I changed the signs on the page accordingly.

BR

Smader (talk) 13:32, 13 February 2008 (UTC)[reply]

I checked the reference:

Cheny, Ward and David Kincaid, Numerical Mathematics and Computing 2nd Ed.,Brooks/Cole Publishing Company, Pacific Grove, 1985, page 448

and you are right. How did no one notice this until now?CFDFEM (talk) 17:37, 13 February 2008 (UTC)[reply]

Generally, the Discrete Poisson Equation takes the form

${\displaystyle -({\nabla }^{2}u)_{ij}=-{\frac {1}{dx^{2}}}(u_{i+1,j}+u_{i-1,j}+u_{i,j+1}+u_{i,j-1}-4u_{ij})=g_{ij}}$

Without the negative in front, what is on the page after BR's correction is correct. I suspect that there was a typo that lead to the problem.

98.201.170.218 (talk) 19:21, 6 May 2009 (UTC)[reply]

I have reverted the blanking of the article a number of times. First off, not every sentence needs a citation. In fact, for standard material like that in the section Discrete Poisson equation#On a two-dimensional rectangular grid, a general reference should be enough, as long as the material is verifiable. WP:SCICITE does not demand that each and every statement be cited individually, and I think that is clearly the case here. We don't even delete material that is in principle verifiable, that lacks in citations. If necessary, we tag it with a template like {{citation needed}}, in hopes that someone will provide a citation. We don't have a scorched-earth policy towards uncited material, and this is not original research. Anyone who argues otherwise either doesn't know enough to make that assessment, or is not acting in good faith: this is completely standard material.

Secondly, WP:NOT#HOWTO doesn't mean that we shouldn't include a discussion of methods for solution of a system in an encyclopedia article about a system of equations.

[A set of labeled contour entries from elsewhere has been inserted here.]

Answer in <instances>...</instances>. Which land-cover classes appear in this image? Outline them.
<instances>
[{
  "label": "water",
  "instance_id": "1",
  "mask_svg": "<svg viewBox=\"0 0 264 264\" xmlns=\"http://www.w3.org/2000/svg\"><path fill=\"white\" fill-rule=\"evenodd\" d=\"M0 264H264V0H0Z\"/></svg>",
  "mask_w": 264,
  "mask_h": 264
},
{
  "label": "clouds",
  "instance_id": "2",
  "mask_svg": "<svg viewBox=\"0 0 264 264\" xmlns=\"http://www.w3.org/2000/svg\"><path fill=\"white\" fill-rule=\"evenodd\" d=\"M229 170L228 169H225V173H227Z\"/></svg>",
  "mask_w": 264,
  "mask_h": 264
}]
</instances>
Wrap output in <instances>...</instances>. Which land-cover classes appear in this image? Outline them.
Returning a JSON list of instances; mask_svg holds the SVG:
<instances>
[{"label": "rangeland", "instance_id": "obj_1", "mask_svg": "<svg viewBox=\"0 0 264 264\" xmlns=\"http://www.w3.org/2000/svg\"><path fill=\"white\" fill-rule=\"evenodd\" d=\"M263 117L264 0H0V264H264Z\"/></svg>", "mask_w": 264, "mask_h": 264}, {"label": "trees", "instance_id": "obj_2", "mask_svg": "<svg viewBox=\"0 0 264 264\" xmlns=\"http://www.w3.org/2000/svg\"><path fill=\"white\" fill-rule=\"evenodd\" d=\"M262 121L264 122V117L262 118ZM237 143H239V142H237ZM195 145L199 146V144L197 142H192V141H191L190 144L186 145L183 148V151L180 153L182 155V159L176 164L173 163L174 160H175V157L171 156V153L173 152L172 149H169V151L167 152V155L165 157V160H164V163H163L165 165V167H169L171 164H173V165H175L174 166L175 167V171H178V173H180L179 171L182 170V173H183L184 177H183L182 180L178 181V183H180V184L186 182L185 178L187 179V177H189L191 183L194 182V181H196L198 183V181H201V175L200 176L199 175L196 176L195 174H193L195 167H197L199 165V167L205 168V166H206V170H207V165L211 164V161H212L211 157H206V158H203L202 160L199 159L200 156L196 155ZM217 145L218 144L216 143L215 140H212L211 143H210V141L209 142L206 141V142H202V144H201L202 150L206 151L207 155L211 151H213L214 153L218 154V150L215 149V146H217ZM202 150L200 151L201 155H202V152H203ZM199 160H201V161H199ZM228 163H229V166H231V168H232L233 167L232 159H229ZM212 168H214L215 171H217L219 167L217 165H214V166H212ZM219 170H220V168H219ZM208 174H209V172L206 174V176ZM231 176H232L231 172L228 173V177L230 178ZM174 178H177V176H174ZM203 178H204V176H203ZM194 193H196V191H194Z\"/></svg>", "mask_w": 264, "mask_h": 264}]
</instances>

It doesn't mean that any article with the phrase "how to solve" should be decimated. Rather it means that we don't provide instruction manuals. That is not what this is. Sławomir Biały (talk) 22:37, 20 November 2011 (UTC)[reply]

I really don't want to get into the middle of this, but I would like to re-emphasize one point Sławomir made: for scientific and mathematical articles in Wikipedia, the general rule is general reference in cases like this. One or a small number of references are given that cover a large portion of the article, with only a few inline citations on individual claims (where material is not from those general sources). This is unlike political or culture articles where there is not a general reference for the article and so many/most sentences are individually cited.

CRGreathouse (t | c) 00:19, 21 November 2011 (UTC)[reply]

I agree with the comment above and also wanted to emphasize another point. The section on Method of solution, which keeps getting removed per WP:NOT#HOWTO is not a how to. It neutrally lists multiple different algorithms that might be used to solve this system. Thenub314 (talk) 07:02, 22 November 2011 (UTC)[reply]

The matrix A for poisson equation is written wrongly. The diagonal (i,j+1(where i=j)) should be -1 for whole matrix and same with (i,j-1). Dekay315 Dekay315 (talk) 12:04, 15 June 2018 (UTC)[reply]